▸ Your goal
Pull each line containing "Estimated" from the data.

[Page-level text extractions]
━━━━━━━━━━━━━━━━━━━━━━━━━━━━━━

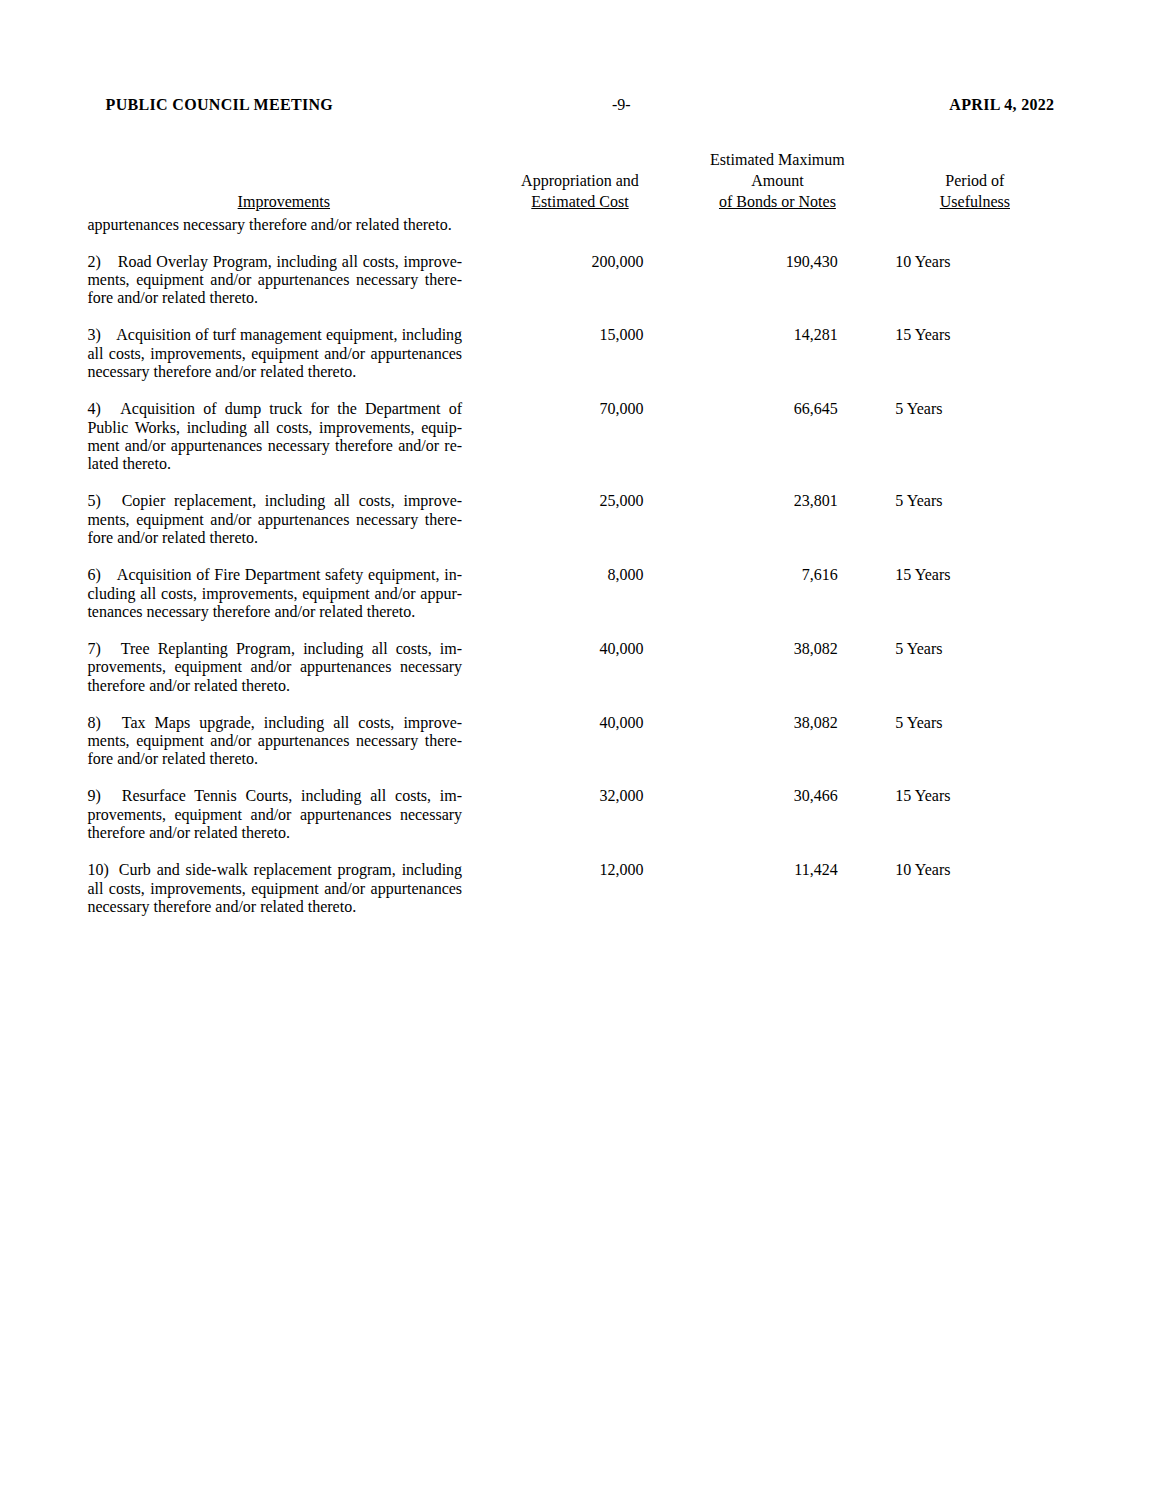PUBLIC COUNCIL MEETING -9- APRIL 4, 2022
| | | Estimated Maximum | |
| --- | --- | --- | --- |
| | Appropriation and | Amount | Period of |
| Improvements | Estimated Cost | of Bonds or Notes | Usefulness |
| appurtenances necessary therefore and/or related thereto. | | | |
| 2) Road Overlay Program, including all costs, improvements, equipment and/or appurtenances necessary therefore and/or related thereto. | 200,000 | 190,430 | 10 Years |
| 3) Acquisition of turf management equipment, including all costs, improvements, equipment and/or appurtenances necessary therefore and/or related thereto. | 15,000 | 14,281 | 15 Years |
| 4) Acquisition of dump truck for the Department of Public Works, including all costs, improvements, equipment and/or appurtenances necessary therefore and/or related thereto. | 70,000 | 66,645 | 5 Years |
| 5) Copier replacement, including all costs, improvements, equipment and/or appurtenances necessary therefore and/or related thereto. | 25,000 | 23,801 | 5 Years |
| 6) Acquisition of Fire Department safety equipment, including all costs, improvements, equipment and/or appurtenances necessary therefore and/or related thereto. | 8,000 | 7,616 | 15 Years |
| 7) Tree Replanting Program, including all costs, improvements, equipment and/or appurtenances necessary therefore and/or related thereto. | 40,000 | 38,082 | 5 Years |
| 8) Tax Maps upgrade, including all costs, improvements, equipment and/or appurtenances necessary therefore and/or related thereto. | 40,000 | 38,082 | 5 Years |
| 9) Resurface Tennis Courts, including all costs, improvements, equipment and/or appurtenances necessary therefore and/or related thereto. | 32,000 | 30,466 | 15 Years |
| 10) Curb and side-walk replacement program, including all costs, improvements, equipment and/or appurtenances necessary therefore and/or related thereto. | 12,000 | 11,424 | 10 Years |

━━━━━━━━━━━━━━━━━━━━━━━━━━━━━━

▸ Exercise result
| | | Estimated Maximum | |
| Improvements | Estimated Cost | of Bonds or Notes | Usefulness |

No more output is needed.